Of course, as I’ve heard, arguing theology or the meaning of spirituality with a Unitarian Universalist is like mud wrestling with a pig. At some point you realize the pig really likes it. Here’s where I’d like to hold up that caution and invitation I mentioned near the beginning. We like to argue. Actually as a group we love to argue. If we aren’t careful argument can be hurtful and destructive. That argument, however, can also be a spiritual practice. If we embrace it, and tame it just a little bit, something wonderful can emerge. It is a way of creative engagement, where if we’re able to be vulnerable and kind at the same time as we say what we feel and think, new vistas can open for us as individuals and within our community.
Our collective need, my own personal need is for people who have a more personalized vision of God, people for whom God is a harmful concept, and all of us in-between, to not despise each other’s vision.

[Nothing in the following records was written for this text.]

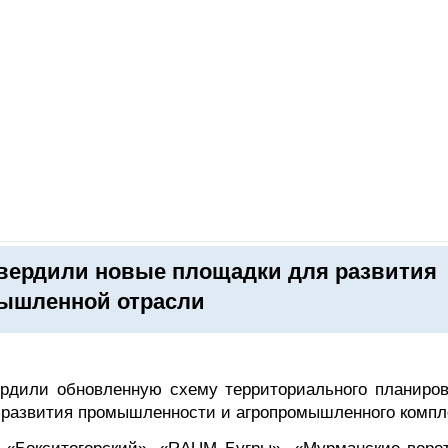
ОНЛАЙН–ВЫСТАВКИ
КАЛЕНДАРЬ
КЛЮЧЕВЫЕ ФИГУР
твердили новые площадки для развития
мышленной отрасли
рдили обновленную схему территориального планиров
 развития промышленности и агропромышленного компл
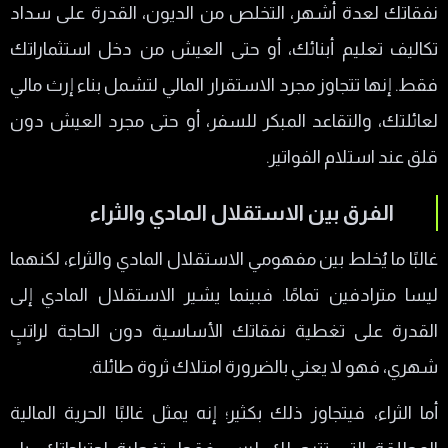
الادخار والاستثمار بذكاء
نفقاتك لعدة أشهر، التخلص من الديون، القدرة على سداد
كتب تساعدك على تحقيق الاستقلال المادي؟
تكاليف تعليم أبنائك، أو حتى العيش من دخل استثماراتك
فقط. إنها تتجاوز مجرد الاستقرار المالي لتشمل بناء إرث مالي
أفضل 5 كتب عربية وأجنبية عن الحرية المالية
لعائلتك، والتقاعد المبكر للسفر، أو حتى مجرد العيش دون
ملخص لأهم الأفكار من كتاب "الأب الغني والأب
قلق عند استلام الفواتير.
الفقير"
كيف تستفيد عمليًا من هذه الكتب؟
الفرق بين الاستقلال المادي والثراء
غالبًا ما يُخلط بين مفهومي الاستقلال المادي والثراء، لكنهما
ليسا مترادفين تمامًا. فبينما يشير الاستقلال المادي إلى
القدرة على تغطية نفقاتك الأساسية دون الحاجة لراتبٍ
شهري، فهو لا يعني بالضرورة امتلاك ثروة طائلة.
أما الثراء، فيتجاوز ذلك بكثير؛ إنه يمثل غالبًا الحرية المالية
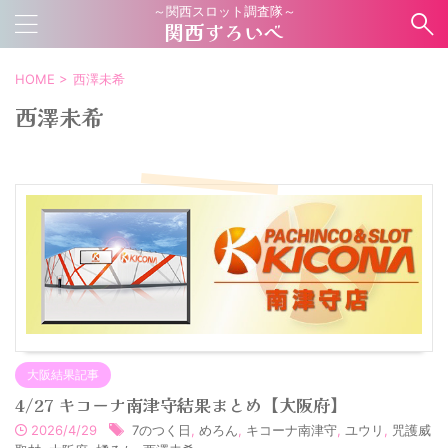
～関西スロット調査隊～
関西すろいべ
HOME
>
西澤未希
西澤未希
大阪結果記事
4/27 キコーナ南津守結果まとめ【大阪府】
2026/4/29
7のつく日
,
めろん
,
キコーナ南津守
,
ユウリ
,
咒護威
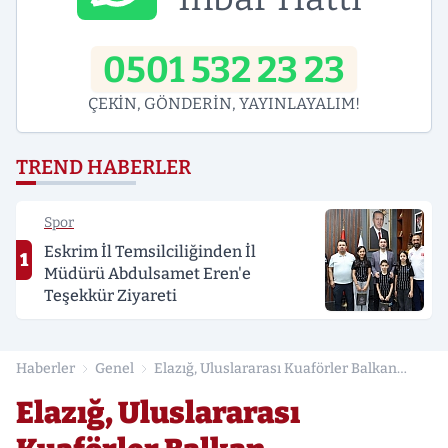
0501 532 23 23
ÇEKİN, GÖNDERİN, YAYINLAYALIM!
TREND HABERLER
Spor
Eskrim İl Temsilciliğinden İl
1
Müdürü Abdulsamet Eren'e
Teşekkür Ziyareti
Haberler
Genel
Elazığ, Uluslararası Kuaförler Balkan
Şampiyonası'na Ev Sahipliği Yapıyor
Elazığ, Uluslararası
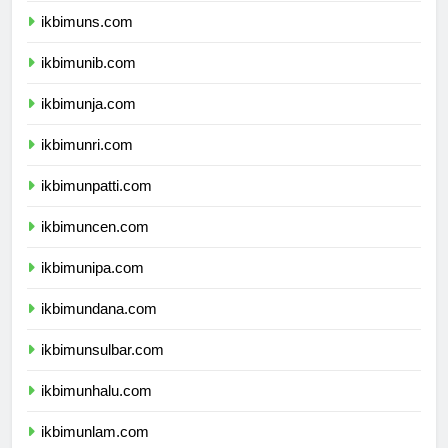
ikbimuns.com
ikbimunib.com
ikbimunja.com
ikbimunri.com
ikbimunpatti.com
ikbimuncen.com
ikbimunipa.com
ikbimundana.com
ikbimunsulbar.com
ikbimunhalu.com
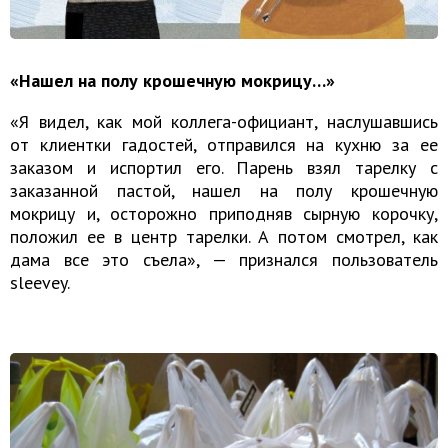
«Нашел на полу крошечную мокрицу…»
«Я видел, как мой коллега-официант, наслушавшись
от клиентки гадостей, отправился на кухню за ее
заказом и испортил его. Парень взял тарелку с
заказанной пастой, нашел на полу крошечную
мокрицу и, осторожно приподняв сырную корочку,
положил ее в центр тарелки. А потом смотрел, как
дама все это съела», — признался пользователь
sleevey.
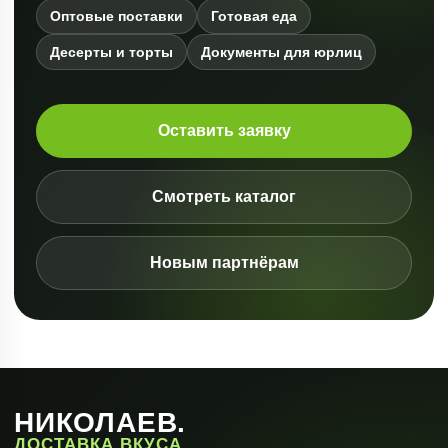
Оптовые поставки
Готовая еда
Десерты и торты
Документы для юрлиц
Оставить заявку
Смотреть каталог
Новым партнёрам
НИКОЛАЕВ.
ДОСТАВКА ВКУСА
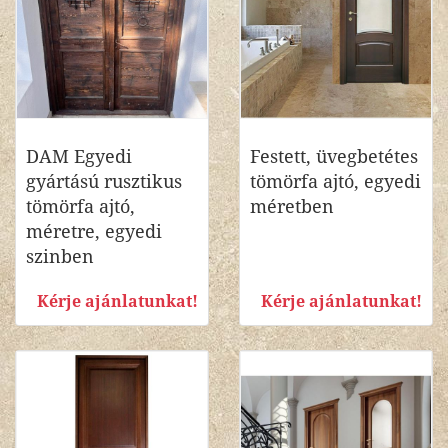
DAM Egyedi
Festett, üvegbetétes
gyártású rusztikus
tömörfa ajtó, egyedi
tömörfa ajtó,
méretben
méretre, egyedi
szinben
Kérje ajánlatunkat!
Kérje ajánlatunkat!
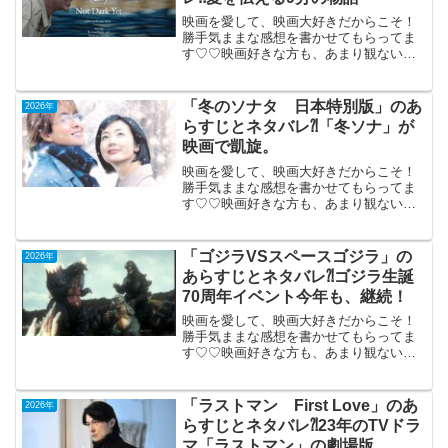
映画を愛して、映画大好きだからこそ！
勝手気ままな感想を書かせてもらってま
す♡♡映画好きな方も、あまり観ない方
もご参考までに(*´∀｀*)「Not Dark
Yet 暗闇はまだずっと向こう」（短編
9分）（機内鑑賞）2022年製作（オースト
「冬のソナタ 日本特別版」のあ
2026年
ラ...
らすじとネタバレ⁈「冬ソナ」が
映画で凱旋。
映画を愛して、映画大好きだからこそ！
勝手気ままな感想を書かせてもらってま
す♡♡映画好きな方も、あまり観ない方
もご参考までに(*´∀｀*)「冬のソナタ日本
特別版」（韓国）（４Kリマスター版）
2026年3月6日公開（128分）韓流ブーム
「ゴジラVSスペースゴジラ」の
2026年
を起こし...
あらすじとネタバレ⁈ゴジラ生誕
70周年イベント今年も、継続！
映画を愛して、映画大好きだからこそ！
勝手気ままな感想を書かせてもらってま
す♡♡映画好きな方も、あまり観ない方
もご参考までに(*´∀｀*)「ゴジラVSスペー
スゴジラ」４K版デジタルリマスター版
1994年12月10日公開（108分）ゴジラ生
「ラストマン First Love」のあ
2026年
誕7...
らすじとネタバレ⁈23年のTVドラ
マ「ラストマン」の劇場版。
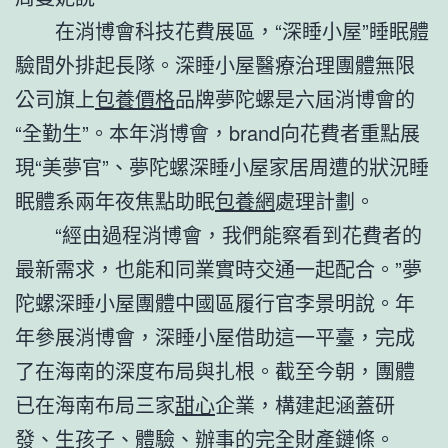
在消博會科技花費展區，“深睡小屋”睡眠體
驗間外排起長隊。深睡小屋醫療治理團體無限
公司旗上
包養價格
品牌夢陀螺是六屆消博會的
“全勤生”。本年消博會，brand向花費者重點展
現“美夢官”、夢陀螺深睡小屋家居周遭的狀況睡
眠體系兩年夜焦點助眠
包養網
處理計劃。
“經由過程消博會，我們能察看到花費者的
最新需求，也能和同業實時交通一起配合。”夢
陀螺深睡小屋團體中國區履行官李景明說。年
年參展消博會，深睡小屋借助這一平臺，完成
了在海南的深度布局與扎根。截至今朝，團體
已在海南布局三家
甜心
企業，構建起涵蓋研
發、生孩子、體驗、辦事的完全財產鏈條。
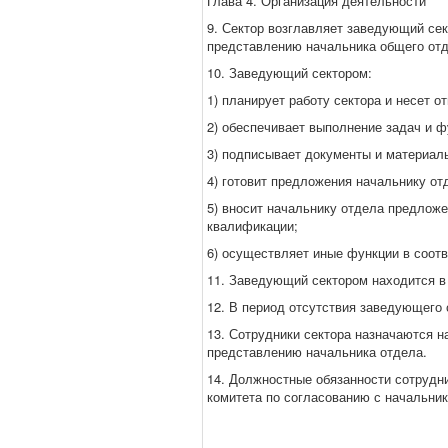
Глава 4. Организация деятельности
9. Сектор возглавляет заведующий се
представлению начальника общего отд
10. Заведующий сектором:
1) планирует работу сектора и несет 
2) обеспечивает выполнение задач и ф
3) подписывает документы и материал
4) готовит предложения начальнику о
5) вносит начальнику отдела предложе
квалификации;
6) осуществляет иные функции в соот
11. Заведующий сектором находится в
12. В период отсутствия заведующего 
13. Сотрудники сектора назначаются 
представлению начальника отдела.
14. Должностные обязанности сотрудн
комитета по согласованию с начальни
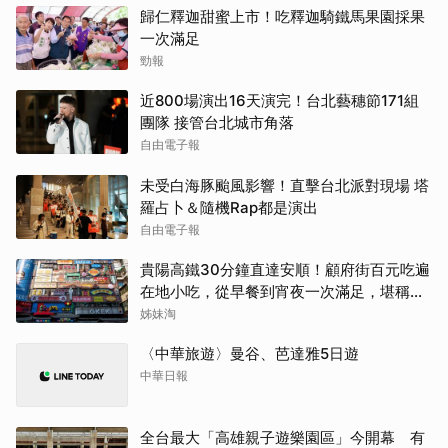
歸仁釋迦甜蜜上市！吃釋迦騎鐵馬果園採果
一次滿足
勁報
近800場演出16天演完！台北藝穗節171組
團隊 接管台北城市角落
自由電子報
未受白海豚颱風影響！直擊台北派對現場 塔
羅占卜＆隨機Rap都是演出
自由電子報
貴陽高鐵30分鐘直達安順！顧府街百元吃遍
在地小吃，從早餐到宵夜一次滿足，堪稱貴
州「小吃王國」
姊妹淘
〈中華旅遊〉曼谷、芭達雅5日遊
中華日報
全台最大「高雄親子遊樂園區」今開幕 有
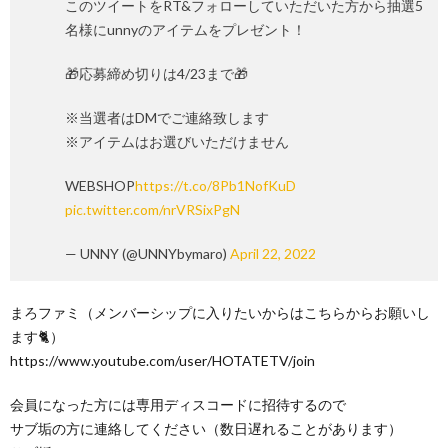
このツイートをRT&フォローしていただいた方から抽選5
名様にunnyのアイテムをプレゼント！
🎁応募締め切りは4/23まで🎁
※当選者はDMでご連絡致します
※アイテムはお選びいただけません
WEBSHOP
https://t.co/8Pb1NofKuD
pic.twitter.com/nrVRSixPgN
— UNNY (@UNNYbymaro)
April 22, 2022
まろファミ（メンバーシップに入りたいからはこちらからお願いし
ます🐈）
https://www.youtube.com/user/HOTATETV/join
会員になった方には専用ディスコードに招待するので
サブ垢の方に連絡してください（数日遅れることがあります）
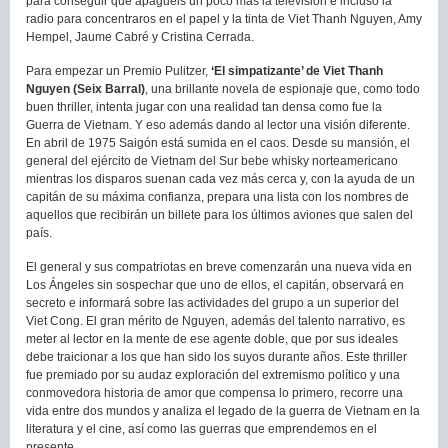
para conseguir que apaguéis un poco más la televisión e incluso la
radio para concentraros en el papel y la tinta de Viet Thanh Nguyen, Amy
Hempel, Jaume Cabré y Cristina Cerrada.
Para empezar un Premio Pulitzer,
‘El simpatizante’ de Viet Thanh
Nguyen (Seix Barral)
, una brillante novela de espionaje que, como todo
buen thriller, intenta jugar con una realidad tan densa como fue la
Guerra de Vietnam. Y eso además dando al lector una visión diferente.
En abril de 1975 Saigón está sumida en el caos. Desde su mansión, el
general del ejército de Vietnam del Sur bebe whisky norteamericano
mientras los disparos suenan cada vez más cerca y, con la ayuda de un
capitán de su máxima confianza, prepara una lista con los nombres de
aquellos que recibirán un billete para los últimos aviones que salen del
país.
El general y sus compatriotas en breve comenzarán una nueva vida en
Los Ángeles sin sospechar que uno de ellos, el capitán, observará en
secreto e informará sobre las actividades del grupo a un superior del
Viet Cong. El gran mérito de Nguyen, además del talento narrativo, es
meter al lector en la mente de ese agente doble, que por sus ideales
debe traicionar a los que han sido los suyos durante años. Este thriller
fue premiado por su audaz exploración del extremismo político y una
conmovedora historia de amor que compensa lo primero, recorre una
vida entre dos mundos y analiza el legado de la guerra de Vietnam en la
literatura y el cine, así como las guerras que emprendemos en el
presente.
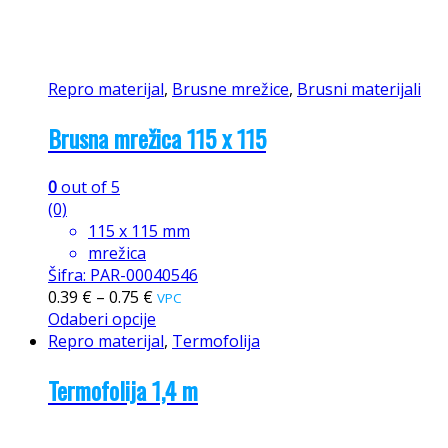
Repro materijal
,
Brusne mrežice
,
Brusni materijali
Brusna mrežica 115 x 115
0
out of 5
(0)
115 x 115 mm
mrežica
Šifra: PAR-00040546
0.39
€
–
0.75
€
VPC
Odaberi opcije
Repro materijal
,
Termofolija
Termofolija 1,4 m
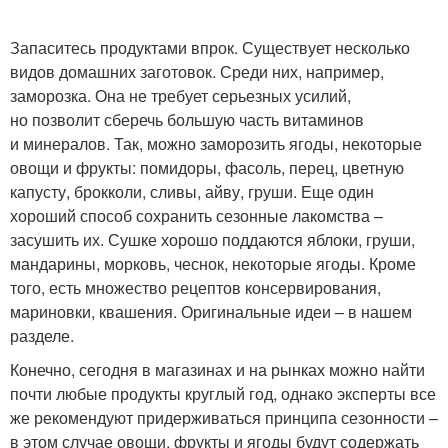
Запаситесь продуктами впрок. Существует несколько
видов домашних заготовок. Среди них, например,
заморозка. Она не требует серьезных усилий,
но позволит сберечь большую часть витаминов
и минералов. Так, можно заморозить ягоды, некоторые
овощи и фрукты: помидоры, фасоль, перец, цветную
капусту, брокколи, сливы, айву, груши. Еще один
хороший способ сохранить сезонные лакомства –
засушить их. Сушке хорошо поддаются яблоки, груши,
мандарины, морковь, чеснок, некоторые ягоды. Кроме
того, есть множество рецептов консервирования,
мариновки, квашения. Оригинальные идеи – в нашем
разделе.
Конечно, сегодня в магазинах и на рынках можно найти
почти любые продукты круглый год, однако эксперты все
же рекомендуют придерживаться принципа сезонности –
в этом случае овощи, фрукты и ягоды будут содержать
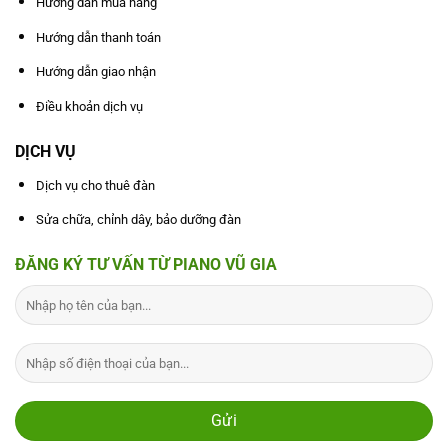
Hướng dẫn mua hàng
Hướng dẫn thanh toán
Hướng dẫn giao nhận
Điều khoản dịch vụ
DỊCH VỤ
Dịch vụ cho thuê đàn
Sửa chữa, chỉnh dây, bảo dưỡng đàn
ĐĂNG KÝ TƯ VẤN TỪ PIANO VŨ GIA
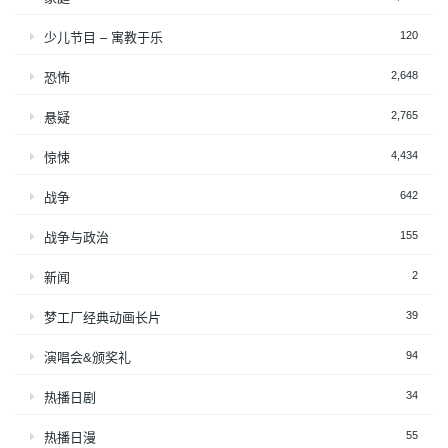
120
少儿节目 – 寓教于乐
2,648
恐怖
2,765
悬疑
4,434
惊悚
642
战争
155
战争与政治
2
新闻
39
梦工厂经典动画长片
94
演唱会&颁奖礼
34
热播日剧
55
热播日漫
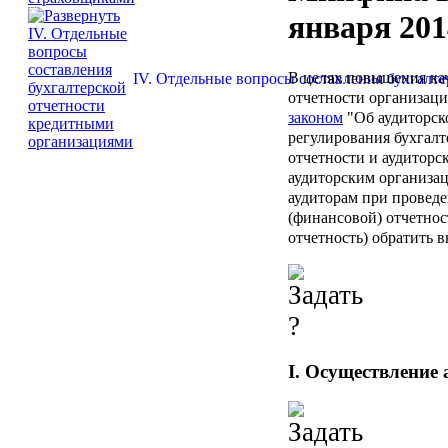
января 2014
В целях повышения кач
IV. Отдельные вопросы составления бухгалт
отчетности организаци
законом
"Об аудиторск
регулирования бухгалт
отчетности и аудиторс
аудиторским организа
аудиторам при проведе
(финансовой) отчетности
отчетность) обратить 
I. Осуществление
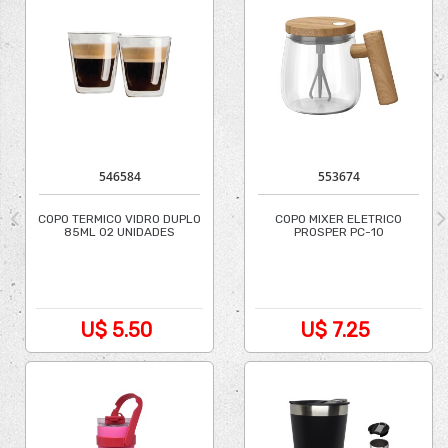
546584
553674
COPO TERMICO VIDRO DUPLO
COPO MIXER ELETRICO
85ML 02 UNIDADES
PROSPER PC-10
RECARREGAVEL / VIDRO
U$ 5.50
U$ 7.25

Our gathering isn’t a contest about who is more put upon, or even who has the best take on truth. Rather our authentic way is one of engagement, of curiosity and care, of discovering a constantly unfolding, dynamic truth. Our need as a spiritual community is to covenant to be together and to be authentic with each other in kindness and love on our shared quest for meaning and purpose in life.
Our way has no creed, but it is a way of covenant. And I suggest our willingness to be with each other as we are, to be genuinely curious about each other’s views, to challenge with respect reveals much, perhaps even the mind of God. It’s that important, I really believe.